You must have configured your k8s cluster with Kubevirt preferably v0.23.0 (last tested version).

changes to cr file

server_vm:
  dedicatedcpuplacement: false # cluster would need have the CPUManager feature enabled
  sockets: 1
  cores: 2
  threads: 1
  image: kubevirt/fedora-cloud-container-disk-demo:latest # your image must've ethtool installed if enabling multiqueue
  limits:
    memory: 4Gi
  requests:
    memory: 4Gi
  network:
    front_end: bridge # or masquerade
    multiqueue:
      enabled: false # if set to true, highly recommend to set selinux to permissive on the nodes where the vms would be scheduled
      queues: 0 # must be given if enabled is set to true and ideally should be set to vcpus ideally so sockets*threads*cores, your image must've ethtool installed
  extra_options:
    - none
    #- hostpassthrough
client_vm:
  dedicatedcpuplacement: false # cluster would need have the CPUManager feature enabled
  sockets: 1
  cores: 2
  threads: 1
  image: kubevirt/fedora-cloud-container-disk-demo:latest # your image must've ethtool installed if enabling multiqueue
  limits:
    memory: 4Gi
  requests:
    memory: 4Gi
  network:
    front_end: bridge # or masquerade
    multiqueue:
      enabled: false # if set to true, highly recommend to set selinux to permissive on the nodes where the vms would be scheduled
      queues: 0 # must be given if enabled is set to true and ideally should be set to vcpus ideally so sockets*threads*cores, your image must've ethtool installed
  extra_options:
    - none
    #- hostpassthrough

The above is the additional changes required to run uperf in vms.

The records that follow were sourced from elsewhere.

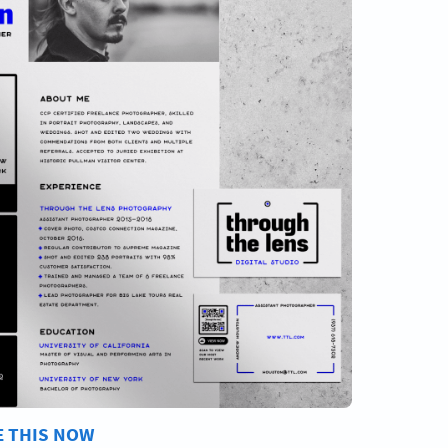
E THIS NOW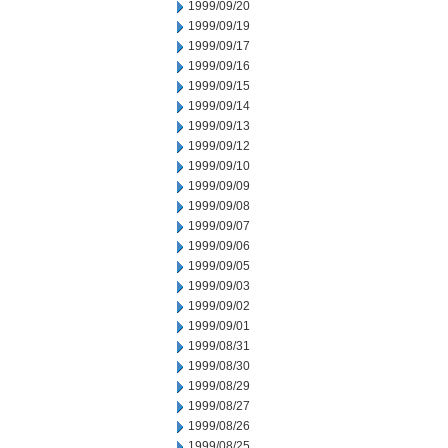
1999/09/20
1999/09/19
1999/09/17
1999/09/16
1999/09/15
1999/09/14
1999/09/13
1999/09/12
1999/09/10
1999/09/09
1999/09/08
1999/09/07
1999/09/06
1999/09/05
1999/09/03
1999/09/02
1999/09/01
1999/08/31
1999/08/30
1999/08/29
1999/08/27
1999/08/26
1999/08/25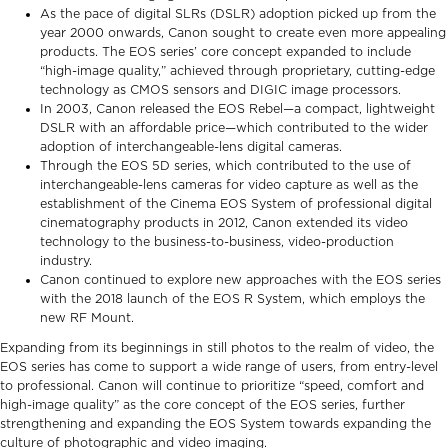
As the pace of digital SLRs (DSLR) adoption picked up from the
year 2000 onwards, Canon sought to create even more appealing
products. The EOS series’ core concept expanded to include
“high-image quality,” achieved through proprietary, cutting-edge
technology as CMOS sensors and DIGIC image processors.
In 2003, Canon released the EOS Rebel—a compact, lightweight
DSLR with an affordable price—which contributed to the wider
adoption of interchangeable-lens digital cameras.
Through the EOS 5D series, which contributed to the use of
interchangeable-lens cameras for video capture as well as the
establishment of the Cinema EOS System of professional digital
cinematography products in 2012, Canon extended its video
technology to the business-to-business, video-production
industry.
Canon continued to explore new approaches with the EOS series
with the 2018 launch of the EOS R System, which employs the
new RF Mount.
Expanding from its beginnings in still photos to the realm of video, the
EOS series has come to support a wide range of users, from entry-level
to professional. Canon will continue to prioritize “speed, comfort and
high-image quality” as the core concept of the EOS series, further
strengthening and expanding the EOS System towards expanding the
culture of photographic and video imaging.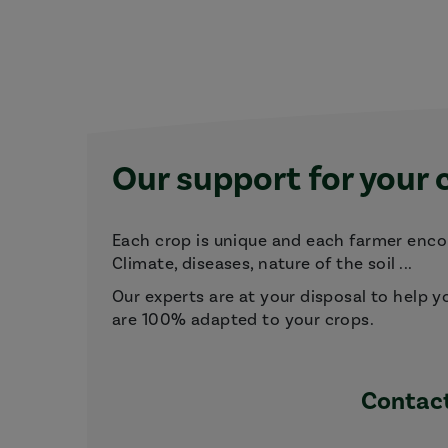
Our support for your 
Each crop is unique and each farmer encou
Climate, diseases, nature of the soil ...
Our experts are at your disposal to help y
are 100% adapted to your crops.
Contact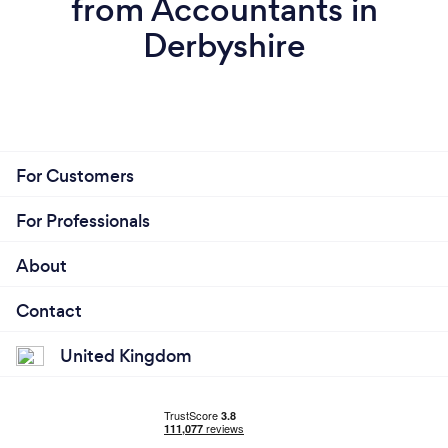
from Accountants in
Derbyshire
For Customers
For Professionals
About
Contact
United Kingdom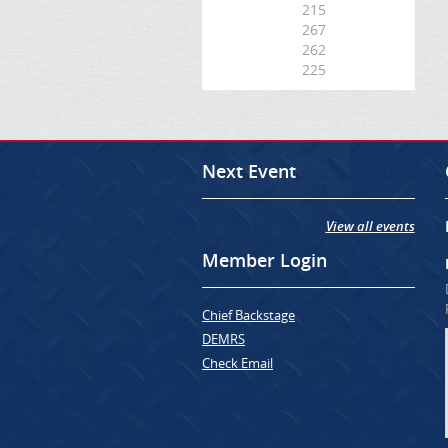
215
267
262
225
Next Event
View all events
Member Login
Chief Backstage
DEMRS
Check Email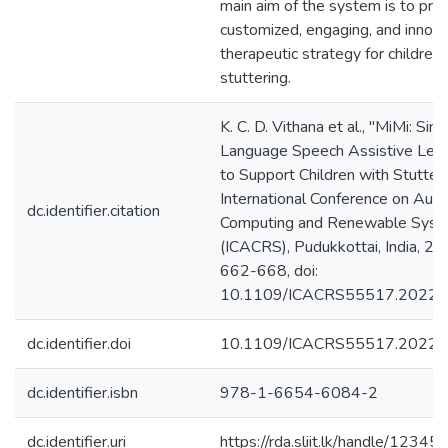
main aim of the system is to pro
customized, engaging, and innova
therapeutic strategy for childre
stuttering.
K. C. D. Vithana et al., "MiMi: Sinh
Language Speech Assistive Lear
to Support Children with Stutter
International Conference on Aut
dc.identifier.citation
Computing and Renewable Sys
(ICACRS), Pudukkottai, India, 20
662-668, doi:
10.1109/ICACRS55517.2022.
dc.identifier.doi
10.1109/ICACRS55517.2022
dc.identifier.isbn
978-1-6654-6084-2
dc.identifier.uri
https://rda.sliit.lk/handle/123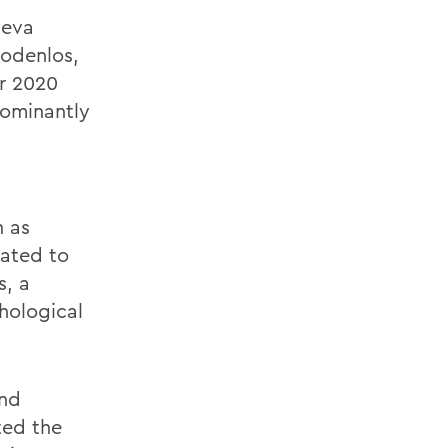
neva
odenlos,
ir 2020
dominantly
h as
lated to
s,
a
hological
nd
ted the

Currently we only support images that can be used as containerDisk.

You can easily make your own container-disk-image as follows by downloading your qcow2 image of choice. You can then make changes to your qcow2 image as needed using virt-customize.

cat << END > Dockerfile
FROM scratch
ADD <yourqcow2image>.qcow2 /disk/
END

podman build -t <imageurl> .
podman push <imageurl>

You can either access results by indexing them directly or by accessing the console. The results are stored in /tmp/ directory

Dashboard example

Using the Elasticsearch storage describe above, we can build dashboards like the below.

UPerf Dashboard

To reuse the dashboard above, use the json here

Additionally, by default we will utilize the uperf-results index for Elasticsearch.